In the entries, find all lines that hold the word "ankle" and copy them.
ENTRIES SHOWN START
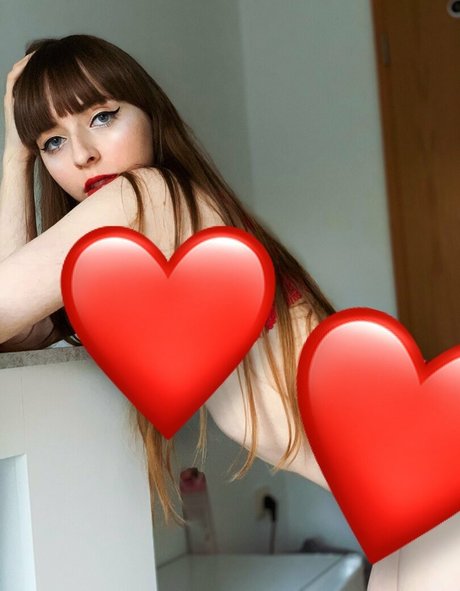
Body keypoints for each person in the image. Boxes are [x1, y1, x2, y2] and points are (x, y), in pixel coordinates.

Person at [0, 35, 458, 591]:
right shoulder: (151, 238)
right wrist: (16, 155)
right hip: (408, 514)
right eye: (51, 142)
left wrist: (18, 151)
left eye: (102, 116)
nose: (81, 155)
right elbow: (20, 331)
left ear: (150, 114)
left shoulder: (146, 194)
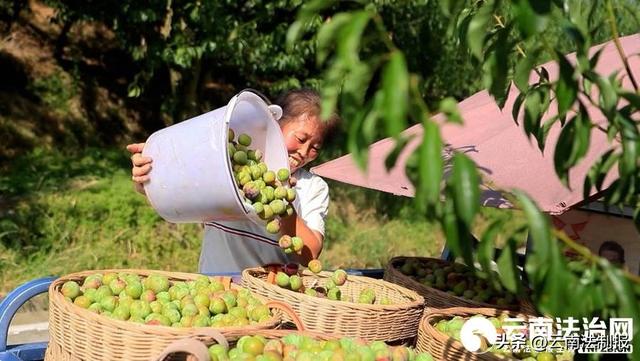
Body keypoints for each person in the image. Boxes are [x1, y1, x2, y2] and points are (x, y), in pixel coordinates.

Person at [127, 89, 340, 274]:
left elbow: (311, 254)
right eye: (301, 139)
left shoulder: (312, 187)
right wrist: (147, 174)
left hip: (272, 297)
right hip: (216, 288)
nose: (304, 152)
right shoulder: (225, 161)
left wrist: (283, 205)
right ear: (275, 123)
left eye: (315, 148)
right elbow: (175, 186)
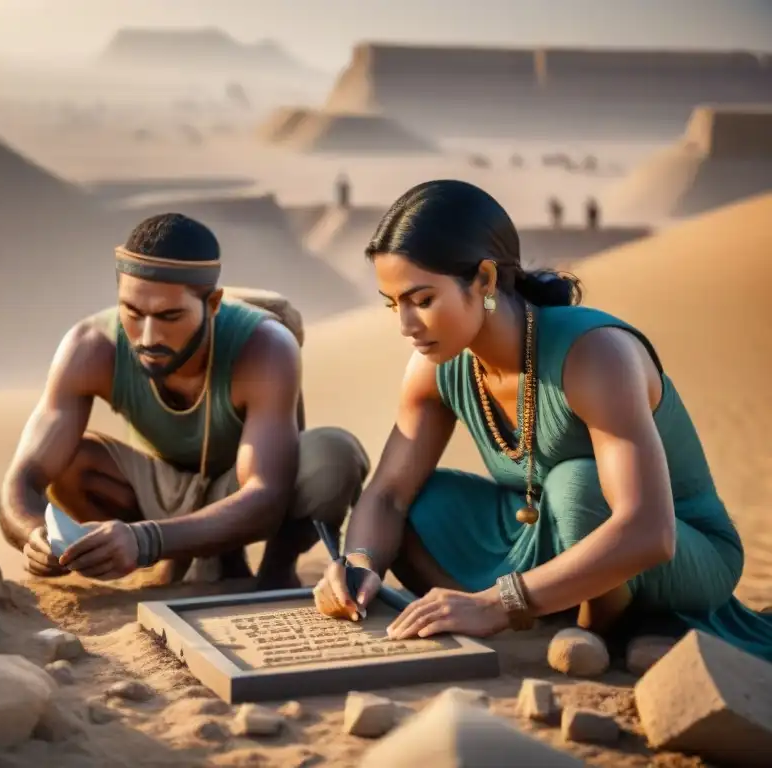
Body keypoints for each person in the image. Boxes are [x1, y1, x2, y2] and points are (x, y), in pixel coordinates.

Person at [313, 179, 772, 662]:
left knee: (577, 485)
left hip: (681, 550)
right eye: (393, 304)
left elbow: (648, 531)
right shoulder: (436, 366)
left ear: (486, 282)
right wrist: (359, 563)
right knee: (421, 506)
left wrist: (498, 603)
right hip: (540, 529)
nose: (405, 326)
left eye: (422, 301)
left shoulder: (595, 356)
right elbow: (387, 494)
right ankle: (567, 614)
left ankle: (607, 629)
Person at [0, 212, 369, 590]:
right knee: (66, 462)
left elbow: (265, 495)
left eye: (169, 315)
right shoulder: (90, 348)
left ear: (213, 304)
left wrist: (146, 540)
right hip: (159, 491)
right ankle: (172, 563)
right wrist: (33, 534)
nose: (146, 337)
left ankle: (275, 572)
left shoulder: (265, 347)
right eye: (132, 311)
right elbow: (22, 479)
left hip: (237, 490)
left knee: (333, 456)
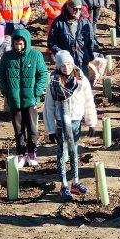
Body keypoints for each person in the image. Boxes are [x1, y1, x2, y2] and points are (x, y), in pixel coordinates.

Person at [43, 51, 97, 202]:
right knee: (62, 153)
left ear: (72, 64)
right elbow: (48, 107)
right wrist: (51, 130)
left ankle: (75, 182)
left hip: (75, 122)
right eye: (62, 65)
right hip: (61, 123)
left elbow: (88, 102)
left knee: (74, 151)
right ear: (58, 66)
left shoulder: (81, 81)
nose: (65, 68)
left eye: (68, 64)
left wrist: (91, 122)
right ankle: (64, 184)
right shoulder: (54, 83)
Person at [0, 28, 48, 169]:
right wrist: (6, 91)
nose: (19, 47)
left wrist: (36, 92)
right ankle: (21, 153)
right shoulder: (7, 57)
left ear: (26, 43)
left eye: (21, 44)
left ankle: (32, 152)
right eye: (16, 44)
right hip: (14, 100)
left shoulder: (35, 55)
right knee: (18, 128)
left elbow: (43, 74)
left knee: (32, 127)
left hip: (30, 100)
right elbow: (0, 74)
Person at [48, 0, 96, 75]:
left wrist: (90, 56)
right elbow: (52, 43)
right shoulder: (58, 23)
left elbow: (91, 40)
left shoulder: (85, 21)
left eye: (80, 9)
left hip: (83, 60)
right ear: (68, 7)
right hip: (67, 65)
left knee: (84, 85)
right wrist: (63, 55)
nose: (77, 11)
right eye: (75, 9)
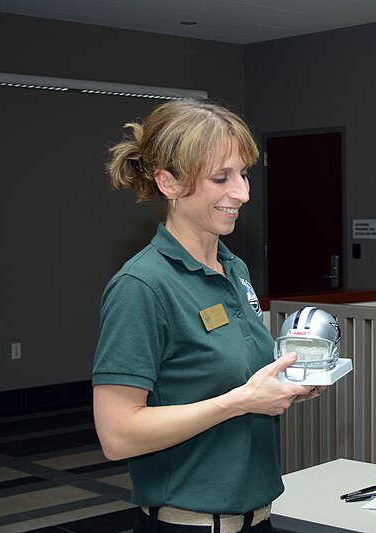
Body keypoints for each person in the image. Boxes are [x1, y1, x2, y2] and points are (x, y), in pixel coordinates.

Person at [92, 99, 323, 533]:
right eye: (222, 178)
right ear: (169, 183)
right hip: (190, 523)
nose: (243, 192)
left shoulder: (234, 270)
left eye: (244, 174)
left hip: (256, 518)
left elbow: (229, 376)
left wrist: (281, 388)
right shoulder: (141, 286)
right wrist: (241, 402)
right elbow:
ENTRIES SHOWN END
COMPLETED TASK
right ankle: (567, 614)
left ankle: (607, 629)
right ankle: (172, 563)
left ankle: (275, 572)
left ankle: (75, 182)
right ankle: (64, 184)
right ankle: (21, 153)
left ankle: (32, 152)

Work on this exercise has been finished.